Our typical offer for students who are studying 3 A-levels is: 

AAA, for students taking Chemistry plus one other acceptable science or mathematics subject (2017 entry).  

2018 entry requirements:

AAA to include Chemistry and one further science subject or AAB to include Chemistry and two further science subjects. A level science subjects considered include Biology, Human Biology, Physics, Maths, Further Maths, Psychology, Geography and Geology. Science practical components must be passed. General Studies, Critical Thinking and Use of Mathematics are excluded for entry.

Each application is considered on its own merit. Standard offers are made based on the application as a whole, including combination of subjects taken, and predicted grades. Offers may be subject to adjustment, based on discussion with the applicant, formal interview (if deemed necessary), or on a contextual basis. Under certain circumstances we may make an offer to an individual applicant, which differs from those outlined above.

Students studying Chemistry, with no additional acceptable science/maths subject, may be interviewed to determine suitability for the course. We may also in some circumstances, recommend an alternative offer for the BSc programme. However, our flexible programme structure would allow transfer to this MChem programme, pending good performance in Year 1.

IB:
QualificationGrade
International Baccalaureate36 points on the IB scale, with a 6 in Chemistry and a 6 in one other subject from physics, biology or mathematics at Higher Level. The same consideration will be given to IB students studying Chemistry, with no additional acceptable science/maths subject at Higher Level, as those A-level students, as detailed above.
Scottish Highers/Advanced Highers

AAAA(AA), to include Chemistry plus one other subject from physics, biology or mathematics at Advanced Higher.

Irish Leaving Certificate

A1, A1, A1, A1, A1, A1, to include Chemistry plus one other subject from physics, biology or mathematics at Higher Level.

Cambridge Pre-U

D3D3D3, to include Chemistry plus one other subject from physics, biology, mathematics or further mathematics.

Welsh Baccalaureate

Average of 85% across all units of study with a minimum of 8 in Chemistry and Mathematics.

Selection process:
Intake:
Total undergraduate intake 160-190
Average applications per place:
5

 

This programme option, which includes a placement in Part 4 (Year 4), has now replaced the Part 3 (Year 3) option.

This Part 4 placement programme is applicable for current students, for those who applied for 2016 entry, and for all future applications.

 

Once you have applied and submitted your application to study on this MChem degree programme your application will be sent to us by UCAS as soon as possible.
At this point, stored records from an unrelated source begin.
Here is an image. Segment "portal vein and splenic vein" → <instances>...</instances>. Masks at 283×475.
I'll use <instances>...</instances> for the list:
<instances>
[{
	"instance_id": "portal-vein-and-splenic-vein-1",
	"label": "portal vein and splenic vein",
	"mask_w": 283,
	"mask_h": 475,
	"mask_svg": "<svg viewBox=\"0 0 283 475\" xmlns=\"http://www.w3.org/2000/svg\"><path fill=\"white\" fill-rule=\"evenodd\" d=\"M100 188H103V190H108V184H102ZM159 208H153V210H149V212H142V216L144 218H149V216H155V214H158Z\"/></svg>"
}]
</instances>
On arrival, we consider every application on its individual merits and determine whether or not we are prepared to make an academic offer on the basis of the information provided.

 

If we decide that we will be able to make you an offer, we will send confirmation of your offer, and invite you to visit us on one of our UCAS Visit Days as a Post-Offer Applicant. These are usually hosted on a Tuesday, Thursday or Saturday, from November to March.

We sometimes require a formal interview, prior to making an offer, to discuss aspects of your application, and to assess your Chemistry background in detail. In this case, you would be invited to attend one of our UCAS Visit Days, as a Pre-Offer Applicant.
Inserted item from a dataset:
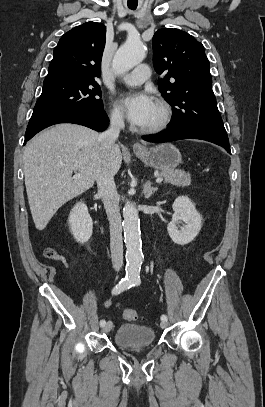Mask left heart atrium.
Wrapping results in <instances>:
<instances>
[{"instance_id": "obj_1", "label": "left heart atrium", "mask_w": 265, "mask_h": 407, "mask_svg": "<svg viewBox=\"0 0 265 407\" xmlns=\"http://www.w3.org/2000/svg\"><path fill=\"white\" fill-rule=\"evenodd\" d=\"M120 104L128 119L137 126H143L148 121L155 107L153 98L145 92L124 96Z\"/></svg>"}]
</instances>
The Chemistry UCAS Visit Day is your chance to get all the detailed information you need, experience the atmosphere and environment on a working day, and gain invaluable student feedback, to help you in making your decision at this stage in the application process.

You will have the opportunity to discuss anything related to your application and offer, in an informal Post-Offer Applicant meeting with a member of academic staff, or Pre-Offer Applicant interview.

Our Admissions team and Admissions Tutor are always available to answer your enquiries and to discuss your application and offer in detail. Please contact us prior to your application, if you have any queries about your qualifications, the course requirements or the application process.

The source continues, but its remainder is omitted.